▸ **EXERCISE GOAL**
Go through each line of the entries below and tally those containing the string "Qualité"; give only the total.

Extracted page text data
▬▬▬▬▬▬

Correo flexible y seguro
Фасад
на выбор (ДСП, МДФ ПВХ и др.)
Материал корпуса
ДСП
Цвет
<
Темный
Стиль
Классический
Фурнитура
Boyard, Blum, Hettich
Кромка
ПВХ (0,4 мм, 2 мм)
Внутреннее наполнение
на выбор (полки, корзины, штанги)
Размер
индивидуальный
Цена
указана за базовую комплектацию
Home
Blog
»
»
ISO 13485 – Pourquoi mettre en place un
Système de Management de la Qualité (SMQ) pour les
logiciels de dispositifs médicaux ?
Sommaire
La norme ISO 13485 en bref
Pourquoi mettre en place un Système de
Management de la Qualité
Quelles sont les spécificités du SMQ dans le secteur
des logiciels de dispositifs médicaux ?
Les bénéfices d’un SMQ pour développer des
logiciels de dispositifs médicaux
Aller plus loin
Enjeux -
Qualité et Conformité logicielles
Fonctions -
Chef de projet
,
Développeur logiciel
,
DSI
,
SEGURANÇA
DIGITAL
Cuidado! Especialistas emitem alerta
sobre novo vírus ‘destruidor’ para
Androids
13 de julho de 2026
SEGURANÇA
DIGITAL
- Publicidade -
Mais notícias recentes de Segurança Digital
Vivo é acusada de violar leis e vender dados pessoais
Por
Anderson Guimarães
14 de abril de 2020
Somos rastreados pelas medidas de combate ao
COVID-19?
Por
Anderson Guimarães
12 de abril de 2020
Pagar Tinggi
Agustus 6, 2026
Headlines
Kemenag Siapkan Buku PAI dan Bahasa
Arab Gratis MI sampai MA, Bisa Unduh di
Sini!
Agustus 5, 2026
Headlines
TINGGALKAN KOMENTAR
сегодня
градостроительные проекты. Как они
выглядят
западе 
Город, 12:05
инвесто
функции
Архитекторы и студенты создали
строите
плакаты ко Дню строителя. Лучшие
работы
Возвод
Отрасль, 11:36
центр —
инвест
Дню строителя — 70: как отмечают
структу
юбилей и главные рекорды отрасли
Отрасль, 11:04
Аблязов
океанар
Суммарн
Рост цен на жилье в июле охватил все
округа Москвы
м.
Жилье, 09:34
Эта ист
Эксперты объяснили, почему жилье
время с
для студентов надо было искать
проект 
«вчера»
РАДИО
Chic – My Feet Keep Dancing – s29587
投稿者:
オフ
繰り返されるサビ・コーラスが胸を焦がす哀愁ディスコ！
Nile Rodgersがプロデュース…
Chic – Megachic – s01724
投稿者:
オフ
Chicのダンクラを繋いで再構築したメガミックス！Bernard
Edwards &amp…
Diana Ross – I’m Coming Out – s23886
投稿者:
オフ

▬▬▬▬▬▬

▸ **RESPONSE TO THE TASK**
3